ABOUT THIS TASK
In the excerpt about approaching 50, which book does the reader recall reading last year?

EXCERPT TO READ
------------------------------------------------------------

It sometimes feels like you’re in a protective bubble—nothing truly catastrophic has befallen you. Well, except for that health scare earlier this year with pneumonia that escalated into sepsis. How did that happen? The doctors are unsure. You feel lucky to have pulled through, yet you wrestle with the notion: Are you strong for surviving, or weak for getting so ill in the first place? There’s no clear answer. All you can do is celebrate another birthday and indulge in an extra slice of cake. After all, you’ve emerged from a brush with death, and the reward is a renewed perspective on life.
You often lose track of the year, and even the day of the week can escape you. You have gaps in your memory—friends will reminisce about past experiences, and you can only listen in awe, as if their memories belong to someone else. Their stories fill in the blanks left by your own forgotten recollections, now lost in the shuffle of responsibilities and daily life. “Baby brain,” they called it during your pregnancy, but no one mentioned it can linger indefinitely.
Soon, you’ll be turning 50—not this year, or the next, but soon enough. That milestone number looms ahead, marking your mid-century point. It once seemed ancient, back when you were newly married and your boss proudly shared his 50th birthday. It felt as if life would be set in stone, solid and unchanging. Stability is comforting—you tell yourself. Predictability is what you crave. Yes, health, happiness, financial security, and career achievements are all blessings. Yet, there’s a flicker of wildness beating in your heart, urging you to scream at the top of your lungs—not out of anger or sadness but simply to release the pent-up energy inside you.
You recall reading Wild by Cheryl Strayed last year. You resonated with her journey, though you’re long past her age in the book. You’ve never hiked a day in your life, but you understand the search for something more. Instead of traveling, you write, capturing the fleeting moments of this human experience. A line from your favorite ’80s film comes to mind: “We’re all going through this,” Rob Lowe’s character asserts. You were just a teenager when you first saw it, but now, you could be the mother of those characters, yet you still feel like you’re on the brink of something significant.
This day—right now—is what you have. You want to memorize every detail, yet you know that by this time next year, this moment will blend into the tapestry of your life. As memories intertwine, you’ll continue to document your journey, reminding yourself of who you are and where you’ve been. “Who is this person?” you might ask yourself in 10 or 20 years. “I don’t recognize her.” But deep down, you know it’s still you, with that wildness still pulsing beneath your skin. You’re still on the edge—this is still your time.

------------------------------------------------------------

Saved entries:
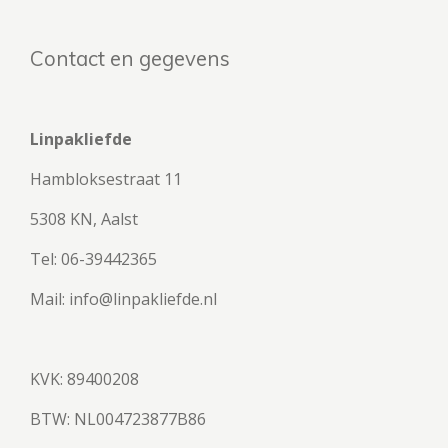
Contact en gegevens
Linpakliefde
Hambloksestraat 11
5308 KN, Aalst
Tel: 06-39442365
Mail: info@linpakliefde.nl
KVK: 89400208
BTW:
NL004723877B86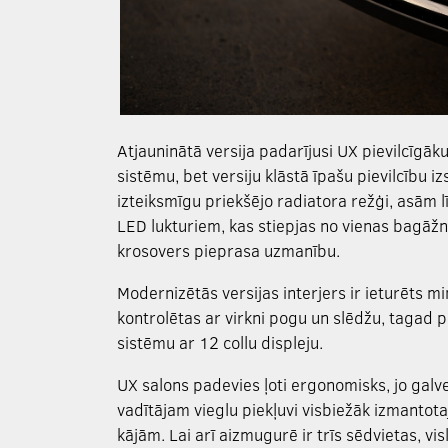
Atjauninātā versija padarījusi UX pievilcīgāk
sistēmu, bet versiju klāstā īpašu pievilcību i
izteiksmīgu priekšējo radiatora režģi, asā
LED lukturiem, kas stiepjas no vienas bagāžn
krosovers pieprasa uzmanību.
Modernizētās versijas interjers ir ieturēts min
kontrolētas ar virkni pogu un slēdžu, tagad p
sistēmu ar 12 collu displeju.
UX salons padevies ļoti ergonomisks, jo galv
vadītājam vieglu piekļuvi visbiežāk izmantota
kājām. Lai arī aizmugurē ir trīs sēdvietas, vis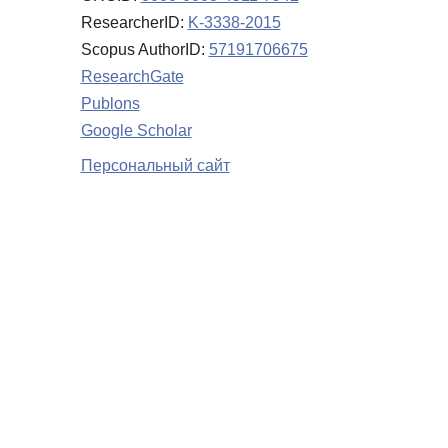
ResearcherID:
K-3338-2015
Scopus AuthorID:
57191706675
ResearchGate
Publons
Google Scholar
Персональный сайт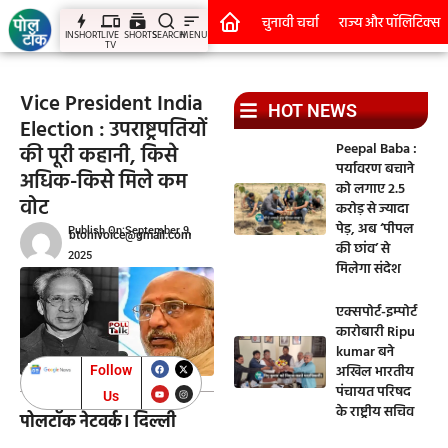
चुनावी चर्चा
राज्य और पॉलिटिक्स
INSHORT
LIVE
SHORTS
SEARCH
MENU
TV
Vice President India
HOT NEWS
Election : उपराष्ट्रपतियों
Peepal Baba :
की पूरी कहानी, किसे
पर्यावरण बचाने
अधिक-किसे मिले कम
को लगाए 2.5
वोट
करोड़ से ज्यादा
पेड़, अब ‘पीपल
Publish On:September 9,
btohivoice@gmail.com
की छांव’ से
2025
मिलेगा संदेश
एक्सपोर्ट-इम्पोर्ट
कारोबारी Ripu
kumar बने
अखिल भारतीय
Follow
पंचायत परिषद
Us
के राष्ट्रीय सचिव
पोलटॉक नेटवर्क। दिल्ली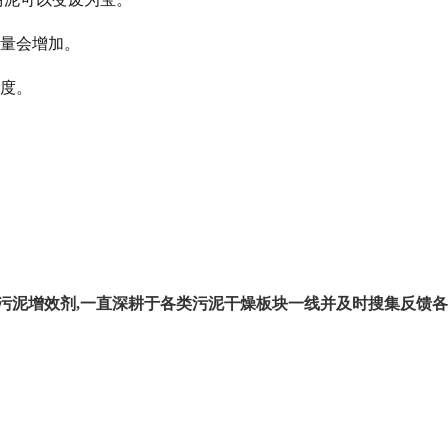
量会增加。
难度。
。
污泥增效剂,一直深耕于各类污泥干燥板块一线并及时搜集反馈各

------------------------------------------------------------

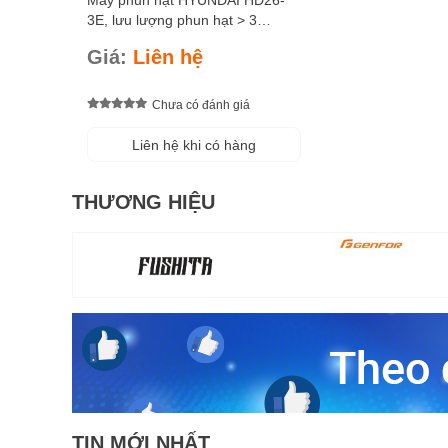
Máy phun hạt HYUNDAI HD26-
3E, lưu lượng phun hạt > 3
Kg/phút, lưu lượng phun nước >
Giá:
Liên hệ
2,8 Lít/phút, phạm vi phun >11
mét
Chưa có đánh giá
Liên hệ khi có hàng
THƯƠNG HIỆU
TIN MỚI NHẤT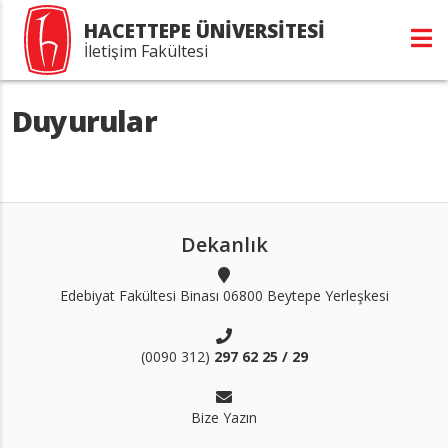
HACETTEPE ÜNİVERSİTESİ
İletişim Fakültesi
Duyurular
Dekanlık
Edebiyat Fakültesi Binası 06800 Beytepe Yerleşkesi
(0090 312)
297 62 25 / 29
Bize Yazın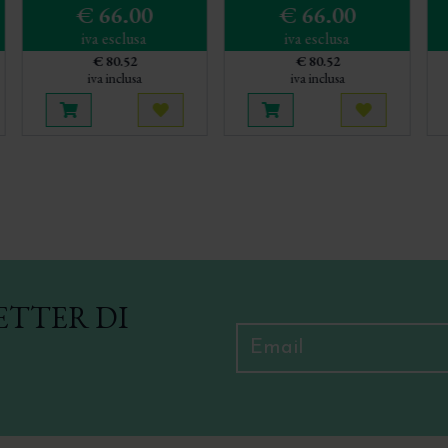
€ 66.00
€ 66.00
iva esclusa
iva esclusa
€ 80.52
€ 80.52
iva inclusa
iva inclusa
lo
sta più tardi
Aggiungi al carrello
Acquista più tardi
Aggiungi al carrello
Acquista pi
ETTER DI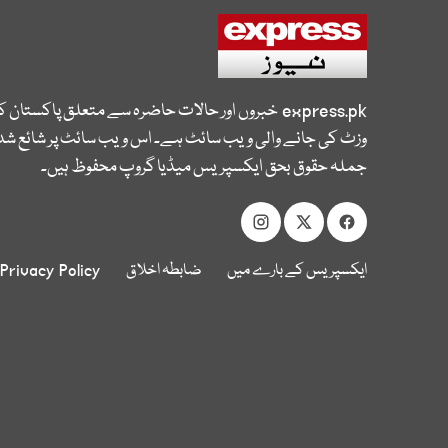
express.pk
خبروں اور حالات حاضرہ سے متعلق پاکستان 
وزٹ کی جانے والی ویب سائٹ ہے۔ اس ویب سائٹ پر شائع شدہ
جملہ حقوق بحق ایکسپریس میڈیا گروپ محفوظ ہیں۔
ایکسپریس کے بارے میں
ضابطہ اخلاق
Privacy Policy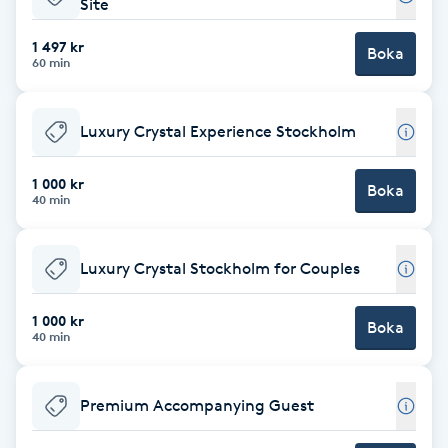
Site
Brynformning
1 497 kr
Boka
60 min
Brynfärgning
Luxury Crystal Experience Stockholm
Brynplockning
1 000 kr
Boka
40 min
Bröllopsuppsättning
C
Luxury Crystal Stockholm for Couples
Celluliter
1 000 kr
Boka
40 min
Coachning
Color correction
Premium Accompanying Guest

------------------------------------------------------------

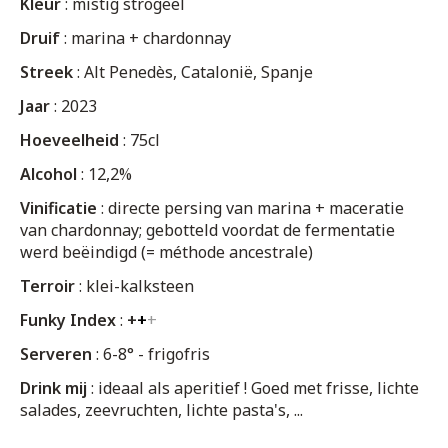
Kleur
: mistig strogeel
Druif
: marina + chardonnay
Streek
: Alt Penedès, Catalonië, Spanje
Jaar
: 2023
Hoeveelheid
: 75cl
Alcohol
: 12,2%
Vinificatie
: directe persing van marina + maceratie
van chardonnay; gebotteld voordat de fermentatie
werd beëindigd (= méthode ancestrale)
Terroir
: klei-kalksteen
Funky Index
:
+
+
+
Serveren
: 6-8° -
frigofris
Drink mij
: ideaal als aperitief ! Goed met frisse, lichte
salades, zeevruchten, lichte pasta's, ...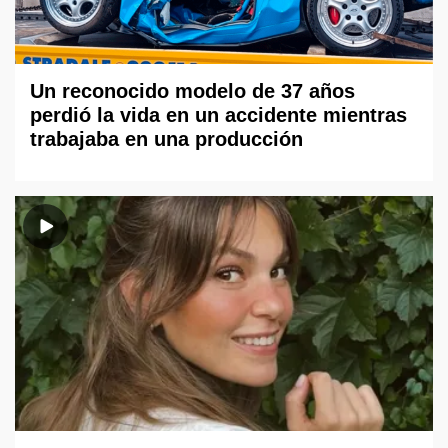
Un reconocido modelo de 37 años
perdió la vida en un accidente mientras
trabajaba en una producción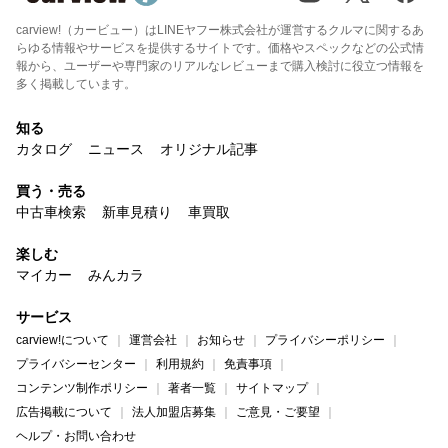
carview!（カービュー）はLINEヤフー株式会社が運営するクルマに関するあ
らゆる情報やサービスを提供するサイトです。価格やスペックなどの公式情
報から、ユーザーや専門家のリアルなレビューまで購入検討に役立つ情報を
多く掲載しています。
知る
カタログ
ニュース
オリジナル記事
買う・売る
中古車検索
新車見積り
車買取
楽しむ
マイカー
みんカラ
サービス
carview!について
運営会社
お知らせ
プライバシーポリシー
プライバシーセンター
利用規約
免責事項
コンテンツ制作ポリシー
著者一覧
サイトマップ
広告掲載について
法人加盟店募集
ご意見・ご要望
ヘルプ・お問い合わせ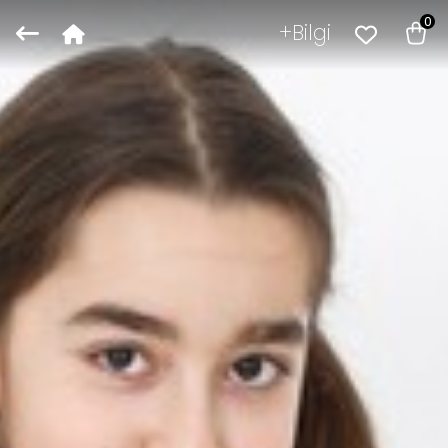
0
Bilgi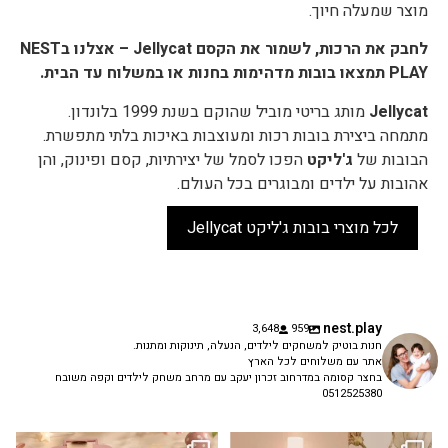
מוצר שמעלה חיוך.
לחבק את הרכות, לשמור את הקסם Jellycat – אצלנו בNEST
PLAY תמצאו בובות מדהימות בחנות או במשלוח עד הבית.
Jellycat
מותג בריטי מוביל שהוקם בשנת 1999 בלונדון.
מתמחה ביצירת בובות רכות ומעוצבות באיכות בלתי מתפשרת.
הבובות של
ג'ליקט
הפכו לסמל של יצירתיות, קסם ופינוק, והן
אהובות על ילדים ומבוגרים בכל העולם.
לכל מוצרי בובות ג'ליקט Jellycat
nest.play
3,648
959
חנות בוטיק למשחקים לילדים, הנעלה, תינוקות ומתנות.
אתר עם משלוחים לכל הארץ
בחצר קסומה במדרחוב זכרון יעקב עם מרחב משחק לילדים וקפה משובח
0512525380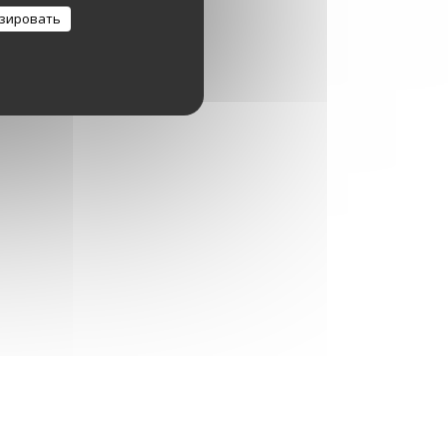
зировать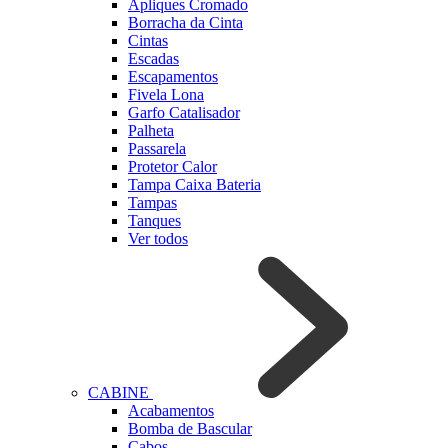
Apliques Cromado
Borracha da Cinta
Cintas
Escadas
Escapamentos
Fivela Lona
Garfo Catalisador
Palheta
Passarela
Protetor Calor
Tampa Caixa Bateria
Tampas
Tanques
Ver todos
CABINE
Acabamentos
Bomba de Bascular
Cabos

------------------------------------------------------------

RESULT OF THIS TASK
Wild by Cheryl Strayed.